A Sentimental Journey associates religion with hypocrisy and sexual repression, yet some characters’ religious sentiments motivate them to admirable behavior. Thus, the novel suggests that religion can be either a negative or positive force, depending on the motives of the people practicing it. In a characteristic episode satirizing organized religion, the narrator Yorick persuades the aging Frenchwoman Madame de V***, who claims she “believe[s] nothing,” to renounce her nihilism. He persuades her not by talking about God, but by claiming that only religion could protect a woman as beautiful as she is from male sexual attentions. The story implies that Madame de V*** becomes interested in organized religion again due to Yorick’s sexual flattery—a vain and hypocritical motive, since Yorick is also arguing that religion represses sexuality. In episodes like these, the novel evinces a healthy skepticism for religion in general—and, perhaps, European Catholicism in particular. Yet not all religious characters in A Sentimental Journey are vain, repressed hypocrites. Traveling through France toward Italy, Yorick meets a peasant family who dance every evening after dinner to thank God with “a chearful and contented mind.” The novel represents this joyous, physical, non-repressive religious worship as admirable. In A Sentimental Journey, then, whether religion is good or bad depends not on religion itself, but on the worshipers’ motives and personalities.
Religion ThemeTracker
Religion Quotes in A Sentimental Journey
I guard this box, as I would the instrumental parts of my religion, to help my mind on to something better: in truth, I seldom go abroad without it; and oft and many a time have I called up by it the courteous spirit of its owner to regulate my own, in the justlings of the world[.]
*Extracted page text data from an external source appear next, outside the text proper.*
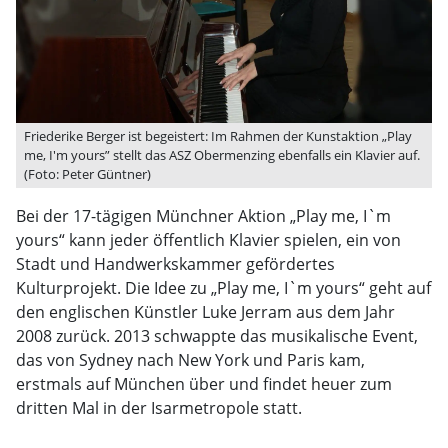
Friederike Berger ist begeistert: Im Rahmen der Kunstaktion „Play
me, I'm yours” stellt das ASZ Obermenzing ebenfalls ein Klavier auf.
(Foto: Peter Güntner)
Bei der 17-tägigen Münchner Aktion „Play me, I`m
yours“ kann jeder öffentlich Klavier spielen, ein von
Stadt und Handwerkskammer gefördertes
Kulturprojekt. Die Idee zu „Play me, I`m yours“ geht auf
den englischen Künstler Luke Jerram aus dem Jahr
2008 zurück. 2013 schwappte das musikalische Event,
das von Sydney nach New York und Paris kam,
erstmals auf München über und findet heuer zum
dritten Mal in der Isarmetropole statt.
‘Twas only in the power, says the Fragment, of the God whose empire extendeth from heaven to earth, and even to the depths of the sea, to have done this.
But there is nothing unmixt in this world; and some of the gravest of our divines have carried it so far as to affirm, that enjoyment itself was attended even with a sigh—and that the greatest they knew of, terminated in a general way, in little better than a convulsion.
I told Madame de V*** it might be her principle; but I was sure it could not be her interest to level the outworks, without which I could not conceive how such a citadel as hers could be defended—that there was not a more dangerous thing in the world, than for a beauty to be a deist—that it was a debt I owed my creed, not to conceal it from her—that I had not been five minutes sat upon the sopha besides her, but I had begun to form designs—and what is it, but the sentiments of religion, and the persuasion they had existed in her breast, which could have check’d them as they rose up.
I sat down close by her; and Maria let me wipe them away as they fell with my handkerchief.—I then steep’d it with my own—and then in hers—and then in mine—and then I wip’d hers again—and as I did it, I felt such indescribable emotions within me, as I am sure could not be accounted for from any combinations of matter and motion.
I am positive I have a soul; nor can all the books with which materialists have pester’d the world ever convince me of the contrary.
Dear sensibility! source inexhausted of all that’s precious in our joys, or costly in our sorrows! thou chainest thy martyr down upon his bed of straw—and ‘tis thou who lifts him up to HEAVEN—eternal fountain of our feelings!—‘tis here I trace thee—and this is thy divinity which stirs within me […] that I feel some generous joys and generous cares beyond myself—all comes from thee, great—great SENSORIUM of the world!
I thought I beheld Religion mixing in the dance—but as I had never seen her so engaged, I should have look’d upon it now, as one of the illusions of an imagination which is eternally misleading me, had not the old man, as soon as the dance ended, said, that this was their constant way; and that all his life long he had made it a rule, after supper was over, to call out his family to dance and rejoice; believing, he said, that a chearful and contented mind was the best sort of thanks to heaven that an illiterate peasant could pay—
—Or a learned prelate either, said I.